Para escribir “El secreto de las zonas azules”, Dan Buettner recorrió espacios cuyos habitantes viven un siglo con buena salud y al morir dejan un legado importante. El escritor declara que las personas sanas y longevas tienen un propósito de vida, un sentido que guía sus actos, están rodeados de amigos y son amables, de trato suave y conversación interesante.

Las zonas azules definidas por Buettner incluyen Okinawa, Japón; Ikaria, Grecia; Loma Linda, California, Estados Unidos; y la península de Nicoya en Costa Rica.

Cuando el autor conoció a Gozei Shinzato en Okinawa, ella tenía 104 años y cada día realizaba actividades como cuidar de su huerto, ver juegos de béisbol en la televisión y reunirse con un grupo de mujeres que formaron un moai, es decir, una amistad basada en la promesa de cuidarse entre ellas todos los días, hasta la muerte.

En Costa Rica, Panchita Castillo, a los 107 años, se levantaba todos los días para barrer la entrada de su casa y recibir a sus visitantes, a los que bendecía al verlos llegar. En los demás lugares definidos por Buettner como azules, los habitantes tienen costumbres parecidas: comen con su familia platillos cocinados con ingredientes de sus huertas y corrales, caminan en lugar de usar automóvil, mantienen una actitud alegre, de gratitud por lo que poseen y tienen los índices más bajos de cáncer, obesidad y enfermedades cardiacas.

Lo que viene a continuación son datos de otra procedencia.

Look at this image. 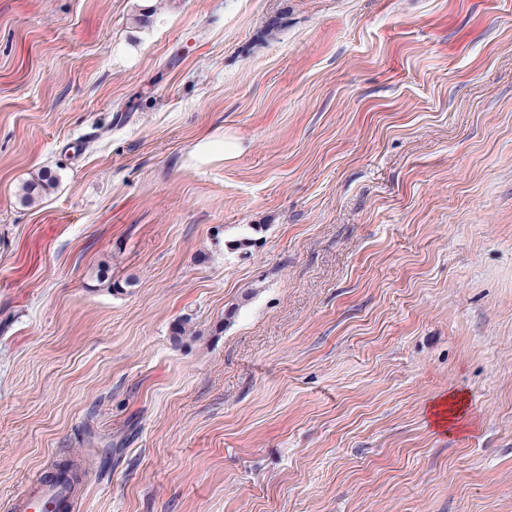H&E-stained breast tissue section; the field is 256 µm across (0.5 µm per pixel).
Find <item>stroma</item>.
Here are the masks:
<instances>
[{"instance_id":"1","label":"stroma","mask_w":512,"mask_h":512,"mask_svg":"<svg viewBox=\"0 0 512 512\" xmlns=\"http://www.w3.org/2000/svg\"><path fill=\"white\" fill-rule=\"evenodd\" d=\"M76 457L70 512H512V0H0V508ZM58 178L49 170L39 172L37 177L26 182L21 188L22 204L31 206L56 187Z\"/></svg>"}]
</instances>
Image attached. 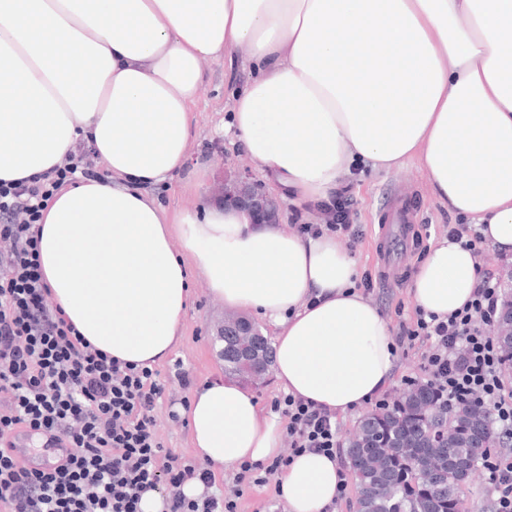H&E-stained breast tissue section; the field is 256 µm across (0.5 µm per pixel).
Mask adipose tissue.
Here are the masks:
<instances>
[{"label": "adipose tissue", "instance_id": "obj_1", "mask_svg": "<svg viewBox=\"0 0 512 512\" xmlns=\"http://www.w3.org/2000/svg\"><path fill=\"white\" fill-rule=\"evenodd\" d=\"M246 47L231 125L269 188L303 209L356 164L418 159L439 202L512 255V0H0V181L60 164L86 140L111 182L61 191L39 225L50 299L96 348L153 366L178 341L190 278L271 323L275 379L346 413L389 382L388 321L355 287L335 236L251 223L223 201L169 212L142 192L185 175L203 64ZM480 262L431 245L410 291L446 317ZM199 456L229 469L281 453L277 416L233 382L182 411ZM343 470L306 452L278 477L288 512H324Z\"/></svg>", "mask_w": 512, "mask_h": 512}]
</instances>
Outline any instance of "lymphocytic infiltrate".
Instances as JSON below:
<instances>
[{"instance_id":"obj_1","label":"lymphocytic infiltrate","mask_w":512,"mask_h":512,"mask_svg":"<svg viewBox=\"0 0 512 512\" xmlns=\"http://www.w3.org/2000/svg\"><path fill=\"white\" fill-rule=\"evenodd\" d=\"M88 152L75 149L35 178L0 182V512H142L144 494H159L161 512H237L243 486H261L294 456L312 451L340 457L337 414L301 398L273 404L286 418L289 452L265 464L243 462L238 486L213 489L212 476L195 460L165 448L154 411L164 392L159 373L112 358L80 336L49 300L40 263L38 223L69 182L99 178ZM349 187L323 209L324 224H300L302 235L328 231L357 241ZM505 294L482 275L472 298L442 318L417 310L395 341L420 348L428 384L449 403L487 408L498 431L512 436V376L495 328ZM64 445L65 458L42 471L15 453L20 430ZM494 512H512V448L484 463ZM197 480L195 498L183 486Z\"/></svg>"}]
</instances>
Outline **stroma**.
<instances>
[{"mask_svg":"<svg viewBox=\"0 0 512 512\" xmlns=\"http://www.w3.org/2000/svg\"><path fill=\"white\" fill-rule=\"evenodd\" d=\"M203 76L204 88L196 105L197 126L189 149V162L207 165L212 170L208 191L218 196L222 193L225 170L251 164L233 135L225 131L231 121V100L224 82L230 78L239 83L249 79L250 64L245 51H238L229 69L220 59L206 62ZM347 182L354 200L352 222L362 233L351 250L358 274L375 279L376 288L369 300L389 321L392 331H399L416 318L417 305L410 284L421 257L431 244L444 237V225L458 223L459 218L437 202L415 158L388 172L368 173L362 166H353ZM394 201L412 213L415 221L403 229L405 244L393 247L394 257L400 262L399 280L384 281L380 278L382 268L378 260L382 242L375 230L383 223ZM429 225L434 228L430 234L425 231ZM224 315L223 301L210 293L203 280L192 279L189 304L180 324V340L157 365L160 378L166 384L165 395L156 408L158 432L165 447L190 459L196 456L192 436L188 426L172 418V405L190 399L193 388L223 377L224 362L216 330L223 324ZM178 362L190 374V387H182L175 376L174 365Z\"/></svg>","mask_w":512,"mask_h":512,"instance_id":"35a3bbf8","label":"stroma"}]
</instances>
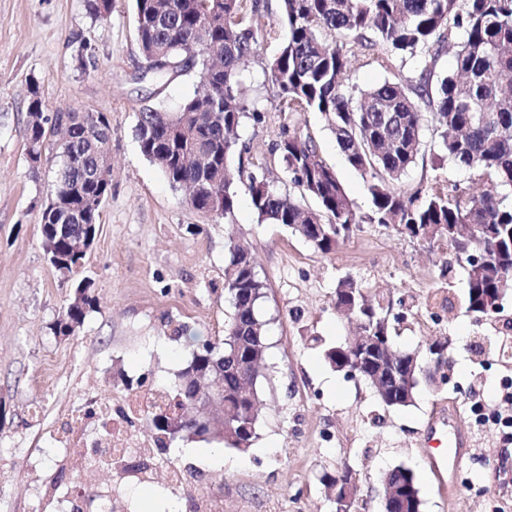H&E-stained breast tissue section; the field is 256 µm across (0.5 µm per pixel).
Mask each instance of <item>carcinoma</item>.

Buettner nació en 1960 y se ha dedicado a la comunicación. Es un explorador asociado con National Geographic y sus libros están en la lista de mayor venta registrados por The New York Times. Como ciclista, ha participado en torneos como el Americastrek, que va de la bahía de Prudhoe en Alaska hasta Tierra del Fuego en Argentina. Con su hermano, atravesó África en bicicleta durante ocho meses. La naturaleza le despierta una curiosidad inmensa, que lo ha llevado a estudiar al ser humano.

Cada uno tendrá sus propios ejemplos de longevidad feliz. Mi propósito es vivir cien años. Mi abuela paterna, María de Jesús Vargas, murió de 95. Durante un tiempo vivió en Estados Unidos. Hacía viajes larguísimos por tierra para visitarnos. Al llegar a casa, dejaba sus maletas, se ponía un delantal y preguntaba en qué podía ayudar.

Mi abuela materna, Esther Urbiola Calvo, murió de 99 y varios de sus hermanos pasaron de los noventa felices de la vida, como Eva, quien llegó a los 101. Cuando cumplió cien, Eva estuvo atenta a la organización de su fiesta y me comentó los planes que tenía para el futuro. Casi todos murieron durante el sueño, después de convivir con sus familias.

Esther y Eva nacieron junto con el siglo XX. Al estallar la Revolución Mexicana, su rancho se volvió peligroso y ellas se mudaron a la capital de la nación, con su hermano Cleónico, pionero de la aviación. Las preciosas muchachas aprendieron alta costura y ambas emplearon esas habilidades toda la vida. Cocinaron deliciosos platillos hasta muy avanzada edad. Tuvieron varios hijos a los que formaron con inteligencia y ayudaron en la crianza de las nuevas generaciones, incluida yo: tuve la fortuna de convivir con ambas y aprender de ellas lecciones de vida que siguen en mi mente y me impulsan a levantarme cada día temprano, para poner los dedos sobre este teclado y contarte su historia.